Эти три месяца, оговоренные Ноэлью Валлад, не требуя от Виктории обдумывания, определили для нее ближайшее будущее, избавили от необходимости принимать решение, возможно, пришпоренное колебаниями. Она была благодарна за это хозяйке квартиры, которая — зовите меня Ноэль — в общих чертах рассказала ей о себе. Работает в банке, но чуть-чуть, для формы, всего-то на треть рабочего времени, а живет в основном на алименты, подумывала о том, чтобы вновь выйти замуж, но нет, мой лучший друг, сказала она, это я сама. Ей хорошо только наедине с собой, уточнила она, идя к машине, подаренной последним мужем (я его не поблагодарила, сказала ему, ты же знаешь, я благодарить не умею) и в которой, едва она завелась, невесть откуда зазвучала неземная музыка органа и «волн Мартено». Потом она опустила окно со своей стороны. В общем, я рада, что попала на вас, улыбнулась она Виктории, ненавижу некрасивых женщин, им вечно приходится что-то доказывать. И пока она включала заднюю скорость, Виктория убедилась, что это вот именно общая политика, распространяющаяся на все материальные предметы, до которых Ноэль дотрагивалась как можно меньше, кончиками пальцев, ведя свой автомобиль магнитными флюидами.
Пока Ноэль Валлад говорила, Виктория в паузах выдавала как можно меньше информации о себе. Не из какого-то особого недоверия, во всяком случае, не только, а просто по привычке, за которую Луи-Филипп часто ее пилил. Но Виктория так устроена: поскольку с людьми надо разговаривать, она отделывается тем, что задает вопросы. Пока человек отвечает, она отдыхает и готовит следующий вопрос. Она всегда так делает, она считает, что люди этого не замечают.

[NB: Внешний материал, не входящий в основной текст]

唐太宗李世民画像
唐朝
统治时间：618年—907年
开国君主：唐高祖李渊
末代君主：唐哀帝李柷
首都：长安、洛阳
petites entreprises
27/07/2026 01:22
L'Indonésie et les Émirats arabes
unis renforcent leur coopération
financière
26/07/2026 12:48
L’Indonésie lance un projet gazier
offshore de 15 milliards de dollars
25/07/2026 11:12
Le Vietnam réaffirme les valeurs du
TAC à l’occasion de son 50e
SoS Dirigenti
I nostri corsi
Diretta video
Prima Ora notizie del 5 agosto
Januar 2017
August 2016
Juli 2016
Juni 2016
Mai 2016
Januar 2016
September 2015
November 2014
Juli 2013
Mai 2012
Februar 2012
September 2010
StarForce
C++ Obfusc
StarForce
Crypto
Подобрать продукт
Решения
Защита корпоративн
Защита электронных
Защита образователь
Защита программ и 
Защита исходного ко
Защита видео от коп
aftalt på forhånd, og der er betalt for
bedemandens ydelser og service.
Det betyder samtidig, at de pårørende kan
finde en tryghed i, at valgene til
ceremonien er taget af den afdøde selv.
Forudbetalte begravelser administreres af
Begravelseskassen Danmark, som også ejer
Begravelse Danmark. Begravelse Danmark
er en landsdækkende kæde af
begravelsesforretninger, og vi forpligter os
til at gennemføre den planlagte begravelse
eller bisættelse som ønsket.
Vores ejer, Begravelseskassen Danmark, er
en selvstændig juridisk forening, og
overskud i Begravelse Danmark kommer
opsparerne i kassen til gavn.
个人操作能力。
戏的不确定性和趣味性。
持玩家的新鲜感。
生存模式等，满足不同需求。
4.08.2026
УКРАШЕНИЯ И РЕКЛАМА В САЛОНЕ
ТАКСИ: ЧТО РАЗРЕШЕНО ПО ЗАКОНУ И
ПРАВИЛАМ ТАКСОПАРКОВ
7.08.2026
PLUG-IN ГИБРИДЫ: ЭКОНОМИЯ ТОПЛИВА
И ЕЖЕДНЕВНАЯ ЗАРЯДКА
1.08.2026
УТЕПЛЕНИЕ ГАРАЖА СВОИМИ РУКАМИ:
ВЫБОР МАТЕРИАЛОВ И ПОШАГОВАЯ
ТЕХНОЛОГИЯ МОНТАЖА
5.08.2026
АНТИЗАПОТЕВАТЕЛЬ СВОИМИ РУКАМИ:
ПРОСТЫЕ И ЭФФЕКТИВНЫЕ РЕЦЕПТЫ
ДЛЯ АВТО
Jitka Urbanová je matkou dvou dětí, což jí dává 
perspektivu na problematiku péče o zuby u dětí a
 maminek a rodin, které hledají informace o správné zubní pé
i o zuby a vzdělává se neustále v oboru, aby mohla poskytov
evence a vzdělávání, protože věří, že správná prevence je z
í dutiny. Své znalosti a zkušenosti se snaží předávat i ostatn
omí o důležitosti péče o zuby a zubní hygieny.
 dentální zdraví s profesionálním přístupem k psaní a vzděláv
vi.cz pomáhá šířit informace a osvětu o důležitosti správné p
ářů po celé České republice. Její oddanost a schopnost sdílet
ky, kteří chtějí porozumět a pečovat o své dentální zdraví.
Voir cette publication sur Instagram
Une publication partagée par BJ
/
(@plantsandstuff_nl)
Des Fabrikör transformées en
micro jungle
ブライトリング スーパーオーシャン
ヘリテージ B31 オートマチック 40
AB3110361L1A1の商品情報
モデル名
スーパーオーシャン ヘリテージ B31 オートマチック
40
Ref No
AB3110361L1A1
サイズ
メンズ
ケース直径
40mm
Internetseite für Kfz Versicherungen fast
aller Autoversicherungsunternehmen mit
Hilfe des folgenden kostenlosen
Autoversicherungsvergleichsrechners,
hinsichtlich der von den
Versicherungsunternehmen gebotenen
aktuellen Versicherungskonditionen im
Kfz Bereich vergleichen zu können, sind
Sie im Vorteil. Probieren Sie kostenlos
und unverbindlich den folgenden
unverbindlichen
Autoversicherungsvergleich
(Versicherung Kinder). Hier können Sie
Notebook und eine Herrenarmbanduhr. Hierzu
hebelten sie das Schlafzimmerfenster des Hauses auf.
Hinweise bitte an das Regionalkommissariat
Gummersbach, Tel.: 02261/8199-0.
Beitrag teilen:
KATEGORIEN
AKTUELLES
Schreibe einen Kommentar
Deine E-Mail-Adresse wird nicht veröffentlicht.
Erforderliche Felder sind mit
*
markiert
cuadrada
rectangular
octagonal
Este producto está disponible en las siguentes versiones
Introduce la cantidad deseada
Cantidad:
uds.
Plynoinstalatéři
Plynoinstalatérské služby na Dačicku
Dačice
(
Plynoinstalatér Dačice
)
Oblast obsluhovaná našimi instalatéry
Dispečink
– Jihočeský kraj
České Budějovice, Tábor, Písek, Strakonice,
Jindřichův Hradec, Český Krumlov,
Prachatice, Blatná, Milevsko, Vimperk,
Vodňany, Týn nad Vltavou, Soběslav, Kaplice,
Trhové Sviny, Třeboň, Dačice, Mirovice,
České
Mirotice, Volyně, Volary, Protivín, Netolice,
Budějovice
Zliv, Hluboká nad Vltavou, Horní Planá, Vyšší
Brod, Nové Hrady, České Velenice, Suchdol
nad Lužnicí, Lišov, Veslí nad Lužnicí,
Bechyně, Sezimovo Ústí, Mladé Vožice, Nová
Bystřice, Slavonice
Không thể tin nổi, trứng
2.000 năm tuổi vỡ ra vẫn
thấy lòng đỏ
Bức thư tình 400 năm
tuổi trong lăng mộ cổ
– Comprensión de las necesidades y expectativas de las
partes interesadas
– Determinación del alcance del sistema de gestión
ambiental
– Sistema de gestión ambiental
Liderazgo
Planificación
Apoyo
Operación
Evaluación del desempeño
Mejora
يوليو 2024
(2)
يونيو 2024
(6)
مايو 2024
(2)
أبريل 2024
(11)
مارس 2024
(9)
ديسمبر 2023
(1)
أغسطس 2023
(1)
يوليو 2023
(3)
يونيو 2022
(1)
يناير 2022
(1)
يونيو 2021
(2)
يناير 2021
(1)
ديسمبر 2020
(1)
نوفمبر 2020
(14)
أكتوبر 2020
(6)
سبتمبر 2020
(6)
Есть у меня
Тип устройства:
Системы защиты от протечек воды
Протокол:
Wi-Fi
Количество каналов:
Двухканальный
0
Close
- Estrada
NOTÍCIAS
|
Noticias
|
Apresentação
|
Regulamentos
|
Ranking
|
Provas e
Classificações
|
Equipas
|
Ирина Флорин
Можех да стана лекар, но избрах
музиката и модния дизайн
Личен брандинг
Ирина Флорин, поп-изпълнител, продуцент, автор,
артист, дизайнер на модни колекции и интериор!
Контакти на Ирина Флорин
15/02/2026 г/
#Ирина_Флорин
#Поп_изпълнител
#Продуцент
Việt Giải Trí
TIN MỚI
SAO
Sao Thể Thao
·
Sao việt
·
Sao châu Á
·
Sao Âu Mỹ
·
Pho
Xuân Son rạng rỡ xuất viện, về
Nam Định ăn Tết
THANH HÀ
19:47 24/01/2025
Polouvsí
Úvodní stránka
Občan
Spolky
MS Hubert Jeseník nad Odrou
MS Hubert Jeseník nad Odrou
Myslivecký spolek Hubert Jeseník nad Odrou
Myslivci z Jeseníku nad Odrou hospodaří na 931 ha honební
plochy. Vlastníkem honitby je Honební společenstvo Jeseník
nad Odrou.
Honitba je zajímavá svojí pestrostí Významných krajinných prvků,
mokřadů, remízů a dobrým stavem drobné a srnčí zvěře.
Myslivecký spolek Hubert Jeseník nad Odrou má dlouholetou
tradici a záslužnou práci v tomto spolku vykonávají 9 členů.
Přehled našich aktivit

После отъезда квартирной хозяйки, оставшись во флигеле одна, Виктория стала к нему присматриваться, как к живому существу, не без недоверия, готовая защищаться, — она часто, даже когда ничто не предвещало угрозы, вела себя так с мужчинами, намекая, что угроза возможна, хотя никто ни о чем таком и не думал. Этот взгляд, возможно, сыграл свою роль в том, что до сих пор Виктория не задерживалась подолгу ни на одной работе, и в том, что заключенные на определенный срок контракты не возобновлялись. На самом деле в последние месяцы Виктория рассматривала объявления о приеме на работу весьма уклончиво, и не столько искала подходящего случая, сколько поджидала его, а в смысле средств к существованию рассчитывала скорее не на свои сбережения, лежащие теперь у нее в сумочке, а на Феликса, который до вчерашнего дня обо всем заботился.
Позже она успела подробно осмотреть флигель, открыла пустые шкафы, где стукались друг о друга вешалки, и выдвинула ящики, полные разрозненных вещей: заброшенных альбомов с фотографиями, ключей без ярлычков, висячих замков без ключей, запасных рукояток и дверных ручек, огарков, перекладин от кроватных спинок, часов с отломанной большой стрелкой. На полках громоздились подсвечники без свечей и лампы без шнуров, какие-то не то абажуры, не то шампуры, вазочки под один цветок, расставленные на ажурных кружевных рваных салфеточках. Две экзотические статуэтки свидетельствовали о колониальном прошлом.